Prolegnas Prioritas RUU 2021: Antara Harapan dan Ancaman bagi Kepentingan Umat Islam
Keempat, Rancangan Undang-undang Ketahanan Keluarga merupakan sebuah terobosan yang sangat perlu kita beri apresiasi kepada pengusul yaitu PKS, PAN, PPP dan Gerindra, tetapi nampaknya RUU ini akan sulit masuk dalam Prolegnas Prioritas 2021 karena ditolak oleh PDIP, Golkar, Nasdem, Demokrat dan PKB. RUU Ketahanan keluarga memberi harapan bagi rakyat Indonesia untuk menjadikan keluarga sebagai basis pertahanan bangsa Indonesia terutama dari segi moral dan masa depan anak-anak bangsa.
RUU ini memberikan kepastian kepada kita, bahwa segala penyimpangan seksual harus diluruskan untuk keharmonisan keluarga dan masyarakat. Negara wajib untuk memberikan edukasi dan pencegahan kepada rakyat Indonesia untuk tidak terjerumus dalam suasana atau kecenderungan penyimpangan seksual yang berakibat buruk bagi generasi masa depan bangsa.
RUU ini juga memberikan perlindungan kepada ibu/istri untuk diperlakukan secara baik dan dinafkahi secara lahir dan bathin. Negara dapat memaksa seorang ayah untuk menunaikan kewajibannya untuk menafkahi anaknya (Pasal 82 RUU Ketahanan Keluarga) melalui apa yang disebut dengan Badan Ketahanan Keluarga, sehingga nampaknya dapat memperkecil adanya kebiasaan “kawin-cerai” yang meninggalkan tanggung jawab secara semena-mena.
RUU ini juga berusaha menghilangkan praktek-praktek surogasi ilegal (peminjaman rahim) untuk nantinya menjadi objek Human Trafficking ketika seorang anak dilahirkan. Selain itu pula, negara dapat memberikan bimbingan dan perlindungan untuk menjamin agar tidak terjadi krisis dalam keluarga yang dapat berakibat buruk bagi anak – anak terutama terkait dengan meningkatnya angka perceraian belakangan ini.
Diharapkan Badan Ketahanan Keluarga yang menjadi pusat layanan dari negara untuk menjamin keharmonisan keluarga di Indonesia dapat menjadi garda terdepan untuk memantau kesejahteraan lahir bathin bagi keluarga di seluruh Indonesia.
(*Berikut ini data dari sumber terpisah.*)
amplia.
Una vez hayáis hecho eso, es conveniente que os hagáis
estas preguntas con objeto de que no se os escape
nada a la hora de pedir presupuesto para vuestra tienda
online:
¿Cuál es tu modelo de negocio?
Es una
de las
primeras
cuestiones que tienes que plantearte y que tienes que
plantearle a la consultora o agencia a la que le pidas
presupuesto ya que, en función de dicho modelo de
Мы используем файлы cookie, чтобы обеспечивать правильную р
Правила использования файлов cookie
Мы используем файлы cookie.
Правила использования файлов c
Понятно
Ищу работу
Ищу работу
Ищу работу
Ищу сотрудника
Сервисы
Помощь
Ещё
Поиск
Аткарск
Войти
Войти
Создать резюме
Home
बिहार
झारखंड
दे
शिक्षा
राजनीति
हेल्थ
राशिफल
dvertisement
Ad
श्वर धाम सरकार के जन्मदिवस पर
Walaupun RUU ini mendapat kecaman sinis dari Partai penolak yang menganggap terlalu masuk ke wilayah privat pada level keluarga, tetapi penulis melihat bahwa jutsru RUU ini berusaha menjawab kekhawatiran para Ibu dan Istri yang selama ini seringkali tidak mendapat perlindungan yang cukup dari negara terkait hak-hak mereka sebagai perempuan, misalnya hak cuti hamil selama enam bulan bagi pekerja tanpa dipotong gaji sekaligus sang suami mendapat cuti tiga bulan untuk menemani seorang istri dalam proses awal kelahiran yang kerapkali seorang wanita terkena syndrome “baby blues” sehingga perempuan dapat melewati masa masa awal kelahiran yang melelahkan menjadi lebih kuat karena pendampingan sang suami.
Penulis melihat RUU ini sangat “romantis” karena menjadikan sistem sosial di luar keluarga mendukung sistem internal keluarga agar lebih harmonis dan menjadi keluarga yang sakinah.